Just to let you know, Cadet Command probably used AR 40-501 chapter 2 standards when reviewing your condition. AR 40-501 chapter 3 are the retention and separation standards used for determination of MEB which are more lax than chapter 2 accessions standards. In other words, your unit used the more lax standards of chapter 3 when determining whether or not you stay in the ARNG. They did the right thing though. You're a bona fide ARNG Soldier so chapter 3 is the right standard to use.
Before you appeal to Cadet Command, there a few more things you should find out.

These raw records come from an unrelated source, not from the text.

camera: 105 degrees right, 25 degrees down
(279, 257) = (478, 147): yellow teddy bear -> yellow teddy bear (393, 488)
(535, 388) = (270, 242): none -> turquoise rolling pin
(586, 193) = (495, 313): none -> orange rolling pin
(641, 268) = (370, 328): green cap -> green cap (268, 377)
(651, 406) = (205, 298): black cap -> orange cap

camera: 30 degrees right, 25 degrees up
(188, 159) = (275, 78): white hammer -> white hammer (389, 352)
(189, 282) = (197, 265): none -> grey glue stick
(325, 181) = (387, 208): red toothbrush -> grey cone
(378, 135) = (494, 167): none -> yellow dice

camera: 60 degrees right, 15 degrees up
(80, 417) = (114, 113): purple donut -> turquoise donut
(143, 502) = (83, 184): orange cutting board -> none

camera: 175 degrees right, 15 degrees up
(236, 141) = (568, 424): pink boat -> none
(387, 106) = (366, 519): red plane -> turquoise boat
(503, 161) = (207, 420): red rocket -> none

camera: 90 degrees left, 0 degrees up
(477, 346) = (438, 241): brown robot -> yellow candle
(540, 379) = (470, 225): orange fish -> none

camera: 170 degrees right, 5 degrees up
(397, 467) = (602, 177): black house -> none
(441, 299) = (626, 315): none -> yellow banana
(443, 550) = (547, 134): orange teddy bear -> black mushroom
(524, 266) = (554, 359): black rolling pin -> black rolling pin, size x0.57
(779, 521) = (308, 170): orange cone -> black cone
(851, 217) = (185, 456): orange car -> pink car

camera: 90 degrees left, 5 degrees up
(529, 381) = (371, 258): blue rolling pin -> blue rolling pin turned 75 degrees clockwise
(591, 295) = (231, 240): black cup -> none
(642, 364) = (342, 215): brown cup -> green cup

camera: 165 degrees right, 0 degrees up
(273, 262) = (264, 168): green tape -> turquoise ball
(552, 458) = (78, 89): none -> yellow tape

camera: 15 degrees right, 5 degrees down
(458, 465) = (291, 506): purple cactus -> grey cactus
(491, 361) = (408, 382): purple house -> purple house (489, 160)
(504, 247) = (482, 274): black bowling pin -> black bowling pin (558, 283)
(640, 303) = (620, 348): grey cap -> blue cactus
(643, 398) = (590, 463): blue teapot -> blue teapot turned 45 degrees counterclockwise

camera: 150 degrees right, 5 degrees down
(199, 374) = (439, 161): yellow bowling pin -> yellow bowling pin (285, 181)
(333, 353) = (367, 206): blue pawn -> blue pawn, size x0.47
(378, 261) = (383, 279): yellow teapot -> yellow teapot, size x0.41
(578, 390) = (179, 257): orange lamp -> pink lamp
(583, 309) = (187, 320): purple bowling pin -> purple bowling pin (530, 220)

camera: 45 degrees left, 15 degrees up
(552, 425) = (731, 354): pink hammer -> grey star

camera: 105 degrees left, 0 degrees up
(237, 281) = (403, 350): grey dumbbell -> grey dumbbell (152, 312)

When someone has a pulmonary embolism (PE), then I start to think of a "hypercoagulable state." There are disorders that need to be looked into to make sure you don't have them. I would make sure you don't have Factor V Leiden, Prothrombin mutation, Antithrombin deficiency, Protien C deficiency, Protein S deficiency, and antiphospholipid antibodies.
There are other conditions that put anyone at risk for a thromboembolic event like a PE such as prolonged immobilization (long flight, post-surgery, etc), cancer, and pregnancy. So there you have the BCP that increased your risk for a PE. But women are put on BCPs all the time and we don't see a lot of PEs in them? What made you so different? That difference is what I'm talking about when I say you need to make sure you don't have some other hypercoagulable state. A woman with Factor V Leiden and on OCP has a relative risk of 9 times a woman who is on OCP but doesn't have Factor V Leiden.
I would say if you do have a chance a reversing this decision, you may have to wait a year after being off medicine and show documentation you don't have any those inherited disorders I mentioned earlier . Were you on Xeralto for 6 months or something like that? When was your last dose?